Gee’s suggestion is being framed as radical — and, in terms of red state politics, it is — but it didn’t used to be. In the ‘50s and ‘60s, government patent use was invoked pretty frequently to make medicines available at a lower price.
It’s also been used for things like night vision goggles or lead-free bullets: items the government deems critical for national defense, but aren’t priced affordably by the patent holder. Just the threat of government patent use in 2001 to make anti-anthrax tablets affordable was enough to get Bayer to “voluntarily” cut their price in half.
Cue the usual suspects…
In some ways, the backlash against Gee has been swift and predictable. Gilead issued the standard threat about taking their ball and going home. Louisiana’s Senator Cassidy (yep, that Senator Cassidy) made a Very Serious face and delivered some industry lies about “innovation.”

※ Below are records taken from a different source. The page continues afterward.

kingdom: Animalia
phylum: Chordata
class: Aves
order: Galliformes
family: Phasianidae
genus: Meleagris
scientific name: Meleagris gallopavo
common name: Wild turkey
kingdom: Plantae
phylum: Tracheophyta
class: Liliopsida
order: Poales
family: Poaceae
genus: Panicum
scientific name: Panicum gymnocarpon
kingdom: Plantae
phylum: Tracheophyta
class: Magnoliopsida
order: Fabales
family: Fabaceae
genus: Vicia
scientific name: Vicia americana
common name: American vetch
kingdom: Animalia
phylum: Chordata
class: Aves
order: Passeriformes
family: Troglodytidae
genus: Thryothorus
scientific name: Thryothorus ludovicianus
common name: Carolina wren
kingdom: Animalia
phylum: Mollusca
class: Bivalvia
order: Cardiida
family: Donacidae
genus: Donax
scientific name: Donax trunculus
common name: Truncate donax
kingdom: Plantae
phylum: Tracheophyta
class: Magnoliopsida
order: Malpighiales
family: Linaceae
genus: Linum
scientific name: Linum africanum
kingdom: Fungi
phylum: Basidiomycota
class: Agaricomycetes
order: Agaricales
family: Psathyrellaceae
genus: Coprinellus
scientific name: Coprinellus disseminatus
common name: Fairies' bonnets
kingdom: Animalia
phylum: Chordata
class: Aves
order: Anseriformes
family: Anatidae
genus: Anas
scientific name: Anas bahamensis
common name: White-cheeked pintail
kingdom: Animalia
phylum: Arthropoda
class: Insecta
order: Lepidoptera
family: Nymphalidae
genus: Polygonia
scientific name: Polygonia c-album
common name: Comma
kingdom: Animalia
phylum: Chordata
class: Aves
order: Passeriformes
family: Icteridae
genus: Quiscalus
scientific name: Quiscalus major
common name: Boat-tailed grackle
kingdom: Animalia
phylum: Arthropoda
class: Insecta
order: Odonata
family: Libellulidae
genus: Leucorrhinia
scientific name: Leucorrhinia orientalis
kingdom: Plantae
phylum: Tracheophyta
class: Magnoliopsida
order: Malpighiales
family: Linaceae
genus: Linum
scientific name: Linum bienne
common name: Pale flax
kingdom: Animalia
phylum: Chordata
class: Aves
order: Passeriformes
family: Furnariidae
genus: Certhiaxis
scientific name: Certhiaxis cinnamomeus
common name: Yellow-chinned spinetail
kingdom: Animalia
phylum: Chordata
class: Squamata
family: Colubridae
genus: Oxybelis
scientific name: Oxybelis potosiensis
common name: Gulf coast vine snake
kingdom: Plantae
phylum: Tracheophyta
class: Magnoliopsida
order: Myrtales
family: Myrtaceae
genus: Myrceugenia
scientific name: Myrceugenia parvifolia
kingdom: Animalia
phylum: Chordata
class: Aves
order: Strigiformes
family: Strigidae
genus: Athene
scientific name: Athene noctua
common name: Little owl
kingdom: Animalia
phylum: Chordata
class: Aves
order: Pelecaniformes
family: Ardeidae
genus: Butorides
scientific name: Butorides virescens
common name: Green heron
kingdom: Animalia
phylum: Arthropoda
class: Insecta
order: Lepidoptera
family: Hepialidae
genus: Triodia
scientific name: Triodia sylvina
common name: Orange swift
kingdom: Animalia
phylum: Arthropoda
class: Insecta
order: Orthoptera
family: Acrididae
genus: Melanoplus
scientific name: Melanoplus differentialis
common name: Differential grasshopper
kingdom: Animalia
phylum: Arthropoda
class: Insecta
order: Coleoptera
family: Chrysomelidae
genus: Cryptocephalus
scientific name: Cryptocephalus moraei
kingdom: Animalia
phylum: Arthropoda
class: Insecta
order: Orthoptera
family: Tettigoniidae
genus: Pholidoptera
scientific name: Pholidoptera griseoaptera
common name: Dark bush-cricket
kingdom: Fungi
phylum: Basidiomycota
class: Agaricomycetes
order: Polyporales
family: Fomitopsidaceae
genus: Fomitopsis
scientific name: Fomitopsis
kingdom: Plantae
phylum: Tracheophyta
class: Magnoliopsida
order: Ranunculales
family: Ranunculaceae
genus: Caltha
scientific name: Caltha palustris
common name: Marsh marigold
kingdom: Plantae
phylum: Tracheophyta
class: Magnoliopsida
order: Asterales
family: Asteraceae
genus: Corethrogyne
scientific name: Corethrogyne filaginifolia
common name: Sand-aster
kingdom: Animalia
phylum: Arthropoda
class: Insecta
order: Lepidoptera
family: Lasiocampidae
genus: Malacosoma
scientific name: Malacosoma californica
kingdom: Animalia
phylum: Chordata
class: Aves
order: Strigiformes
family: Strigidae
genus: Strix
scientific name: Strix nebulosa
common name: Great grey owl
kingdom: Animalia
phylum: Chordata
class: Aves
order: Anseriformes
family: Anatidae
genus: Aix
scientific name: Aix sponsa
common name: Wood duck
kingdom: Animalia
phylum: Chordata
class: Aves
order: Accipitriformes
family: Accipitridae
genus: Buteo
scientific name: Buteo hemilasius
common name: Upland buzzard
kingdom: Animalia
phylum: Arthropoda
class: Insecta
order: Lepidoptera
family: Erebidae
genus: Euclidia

And online outlets have joined in. “Rebekah Gee Is Now Publicly Talking About Stealing Drugs to Treat Hep-C in Louisiana,” one local news site screamed. Never mind the fact that if Gee is proposing “stealing” from anyone, it’s from Big Pharma — in order to give to the very jerk who wrote that headline.
But in other ways it’s been surprisingly quiet. I think that’s largely about how well-timed this is: Gee is in a state that simply cannot pay for these meds, no matter how many tax breaks they give out. We’re all pretty fed up with being price-gouged to death, literally. And pharma’s back is to the wall here; it’s not a coincidence that the industry lobbying group, PhRMA launched a huge PR campaign this year to repair their tattered reputation.
Reminder: Big Pharma does not care about you
One more time for the inevitable clowns in the comments: Gilead did not spend billions of dollars to invent these drugs. They did not invent them at all. They bought them. They do not need your help to recoup their R&D costs. When Gilead bought up the drug, they made their money back in a single year. And Gilead’s CEO made at least $28 million in 2016.
Why anyone spends any energy defending them, especially if they’re not getting paid, is literally incomprehensible to me. I do not understand it.
Dr. Rebekah Gee is one of the only people putting forth a real solution to this crisis. She’s doing it in a state where the governor will likely want to stop her. And if PhRMA is mad, you know someone’s onto something.
Look: if there’s a fight brewing, and on one side is a mind-bogglingly profitable mega-corporation, and on the other is an OB-GYN who brought Louisiana’s infant mortality rates down by 25% and is brave enough to stick her neck out like this, I know which side I’m getting on.